=== EXERCISE MATERIAL ===
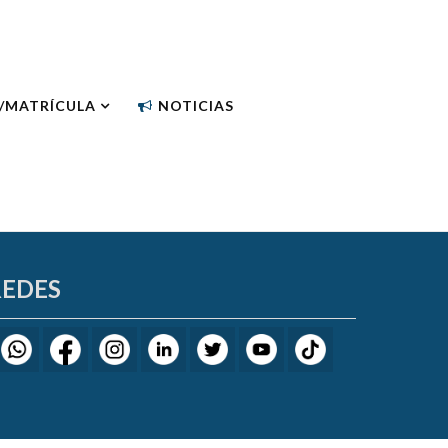
N/MATRÍCULA
NOTICIAS
REDES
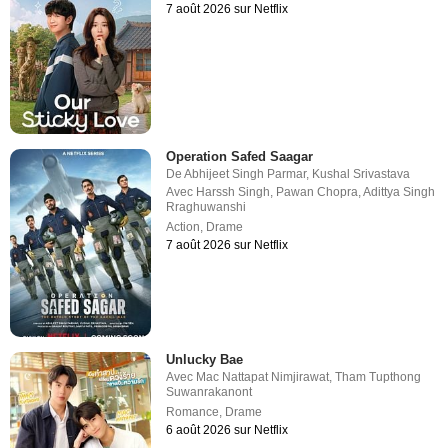
7 août 2026 sur Netflix
Operation Safed Saagar
De
Abhijeet Singh Parmar
,
Kushal Srivastava
Avec
Harssh Singh
,
Pawan Chopra
,
Adittya Singh
Rraghuwanshi
Action
,
Drame
7 août 2026 sur Netflix
Unlucky Bae
Avec
Mac Nattapat Nimjirawat
,
Tham Tupthong
Suwanrakanont
Romance
,
Drame
6 août 2026 sur Netflix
===
Beginning at the line that contains "Mac Nattapat Nimjirawat" and ending at the last line above, copy each line without any change.

Mac Nattapat Nimjirawat
,
Tham Tupthong
Suwanrakanont
Romance
,
Drame
6 août 2026 sur Netflix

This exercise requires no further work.